TASK PROMPT: The required result is each line of the entries below containing the string "touring".

Dataset entries:
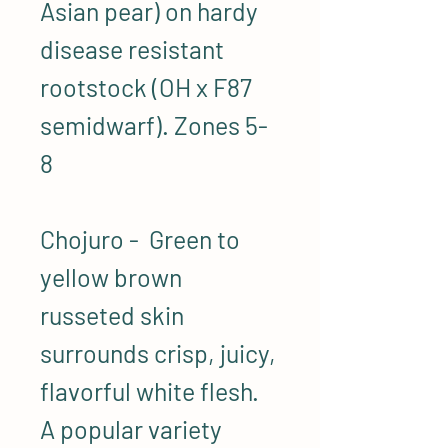
Asian pear) on hardy
disease resistant
rootstock (OH x F87
semidwarf). Zones 5-
8
Chojuro - Green to
yellow brown
russeted skin
surrounds crisp, juicy,
flavorful white flesh.
A popular variety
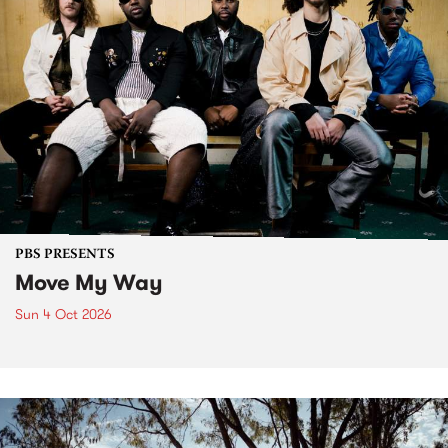
PBS PRESENTS
Move My Way
Sun 4 Oct 2026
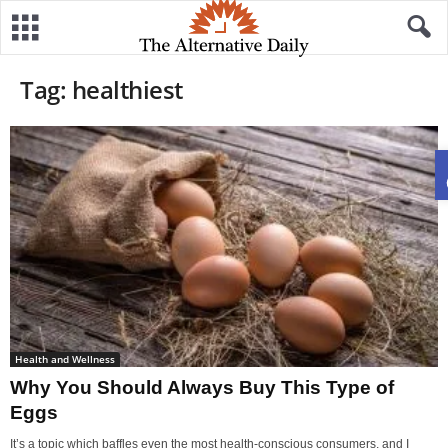
Tag: healthiest
Health and Wellness
Why You Should Always Buy This Type of
Eggs
It’s a topic which baffles even the most health-conscious consumers, and I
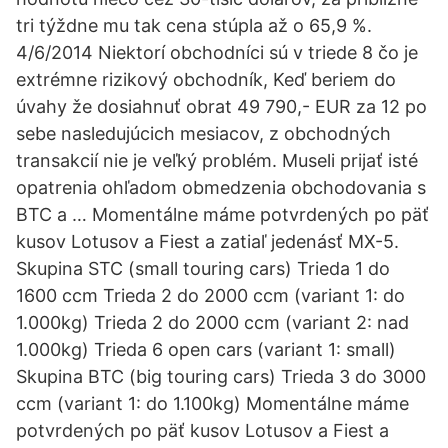
tri týždne mu tak cena stúpla až o 65,9 %.
4/6/2014 Niektorí obchodníci sú v triede 8 čo je
extrémne rizikový obchodník, Keď beriem do
úvahy že dosiahnuť obrat 49 790,- EUR za 12 po
sebe nasledujúcich mesiacov, z obchodných
transakcií nie je veľký problém. Museli prijať isté
opatrenia ohľadom obmedzenia obchodovania s
BTC a … Momentálne máme potvrdených po päť
kusov Lotusov a Fiest a zatiaľ jedenásť MX-5.
Skupina STC (small touring cars) Trieda 1 do
1600 ccm Trieda 2 do 2000 ccm (variant 1: do
1.000kg) Trieda 2 do 2000 ccm (variant 2: nad
1.000kg) Trieda 6 open cars (variant 1: small)
Skupina BTC (big touring cars) Trieda 3 do 3000
ccm (variant 1: do 1.100kg) Momentálne máme
potvrdených po päť kusov Lotusov a Fiest a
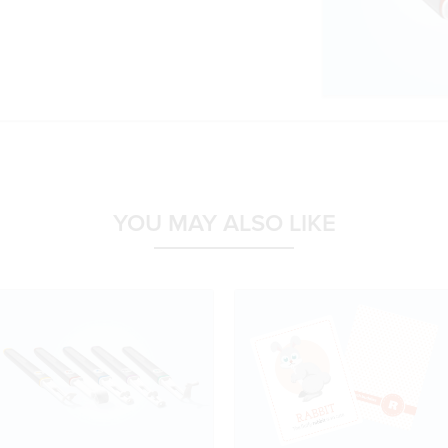
YOU MAY ALSO LIKE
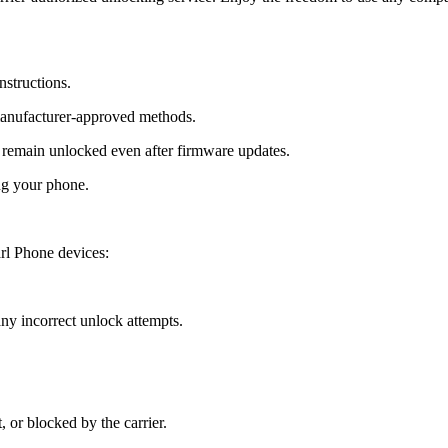
nstructions.
manufacturer-approved methods.
remain unlocked even after firmware updates.
ng your phone.
rl Phone devices:
y incorrect unlock attempts.
, or blocked by the carrier.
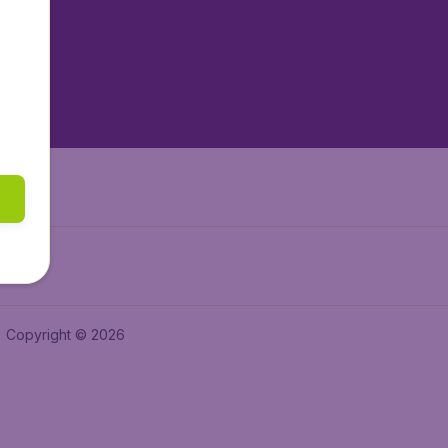
tAir.es
tAir.fr
aden.de
a.ie
Copyright © 2026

EXPECTED OUTPUT:
Skupina STC (small touring cars) Trieda 1 do
Skupina BTC (big touring cars) Trieda 3 do 3000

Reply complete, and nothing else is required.